When foraging for any wild plants remember to only take a little from each plant, do not gather from roadsides or anywhere that dogs have access and take a good wild plant identification guide. If wild greens are hard to come by they can be bulked out with chard, kale, chicory or beet tops. It can also be made with shop bought filo pastry and, divided evenly, makes 6 turnovers with a reduced cooking time of 20 to 25 minutes.
Today, eating a warm slice for lunch with a fresh chard salad in the long-awaited sunshine, we could almost feel the heat and smell the salt spray of Greece.

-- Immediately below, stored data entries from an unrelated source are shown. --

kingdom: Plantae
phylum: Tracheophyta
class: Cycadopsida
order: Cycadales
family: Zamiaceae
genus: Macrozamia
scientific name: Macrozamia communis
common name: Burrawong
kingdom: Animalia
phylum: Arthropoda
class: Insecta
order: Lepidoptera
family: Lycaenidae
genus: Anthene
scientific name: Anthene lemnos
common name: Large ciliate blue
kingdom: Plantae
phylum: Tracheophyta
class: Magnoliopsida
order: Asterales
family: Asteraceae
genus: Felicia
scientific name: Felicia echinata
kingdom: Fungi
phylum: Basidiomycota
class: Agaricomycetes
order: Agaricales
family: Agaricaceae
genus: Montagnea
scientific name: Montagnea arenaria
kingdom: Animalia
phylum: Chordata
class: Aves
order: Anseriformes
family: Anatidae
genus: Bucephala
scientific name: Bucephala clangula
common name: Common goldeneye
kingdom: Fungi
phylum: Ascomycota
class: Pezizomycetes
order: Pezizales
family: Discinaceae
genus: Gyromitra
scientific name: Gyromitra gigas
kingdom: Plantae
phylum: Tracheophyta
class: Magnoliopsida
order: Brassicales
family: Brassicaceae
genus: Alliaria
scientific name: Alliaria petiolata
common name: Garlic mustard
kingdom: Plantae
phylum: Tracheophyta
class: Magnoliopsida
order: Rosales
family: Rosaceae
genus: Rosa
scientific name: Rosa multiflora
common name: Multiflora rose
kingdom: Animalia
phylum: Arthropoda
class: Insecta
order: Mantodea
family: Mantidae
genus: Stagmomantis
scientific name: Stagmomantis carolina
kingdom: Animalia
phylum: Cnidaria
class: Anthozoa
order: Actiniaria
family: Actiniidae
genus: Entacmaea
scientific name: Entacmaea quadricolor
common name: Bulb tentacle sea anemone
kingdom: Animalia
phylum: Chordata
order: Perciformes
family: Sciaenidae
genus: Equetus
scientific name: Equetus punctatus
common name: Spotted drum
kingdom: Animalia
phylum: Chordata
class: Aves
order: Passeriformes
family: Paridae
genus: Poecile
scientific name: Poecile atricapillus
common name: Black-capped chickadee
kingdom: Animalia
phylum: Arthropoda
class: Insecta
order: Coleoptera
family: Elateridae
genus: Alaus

Soon, we said, soon.
350g plain flour
175g unsalted butter, cold from the fridge and cubed
1 whole egg, beaten
A little cold milk
400g mixed foraged and cultivated greens – nettle tops, sorrel, dandelion, garlic mustard, wild garlic, fat hen, orache, wild chervil, wild hop shoots, broad bean tops, pea shoots, chicory, beet greens, chard, land cress, rocket
100g mixed fresh soft herbs – dill, parsley, chervil, mint, fennel, tarragon, coriander
180g shallots, leeks or spring onions, finely sliced
2 fat cloves of garlic, finely chopped
200g feta cheese
2 eggs, beaten
Freshly grated nutmeg
A little milk
Set oven to 180°C.
To make the pastry put the flour, butter and a good pinch of salt into a food processor. Process until the mixture resembles fine breadcrumbs. With the processor running, slowly add the beaten egg and enough milk to bring the dough together. Turn off the machine, tip the dough and any remaining loose mixture onto a worktop and quickly bring it together, kneading lightly, into a ball. Wrap in greaseproof paper and refrigerate for 30 minutes to an hour.
Heat a little olive oil in a saucepan over a medium heat. Add the shallots and garlic and sweat with the lid on for 15 minutes until soft and translucent. Remove from the heat and allow to cool.
Bring a large pan of water to the boil. Blanch the greens for 1 minute, then drain and immediately refresh in cold water. Drain again and then squeeze out as much liquid as possible. Chop coarsely and put into a bowl. Chop the herbs fairly finely and add to the bowl. Add the cooled onions and garlic. Crumble the feta cheese into the bowl. Season with a little salt (the feta is salty), pepper and as much nutmeg as you like. Add the beaten eggs, reserving about a tablespoonful, then mix everything together thoroughly.
Divide the pastry into two almost equal halves. Roll out the larger half to line the bottom and sides of a 30 x 20cm rectangular metal tart tin or baking dish. Spoon in the filling and smooth out evenly ensuring that it is pressed into the corners.
Roll out the second piece of pastry to fit the top of the tart tin. Mix the reserved beaten egg with two tablespoons of milk and brush onto the edges of the pastry case. Lay the second piece of pastry on top and gently press the edges together with your fingers to seal. Trim off the excess pastry with a sharp knife.
Brush the remaining egg wash over the top of the pie. Make slashes in the top to let out steam. Put the pie onto a baking sheet and put into the oven for 30 to 40 minutes until golden brown and gently bubbling.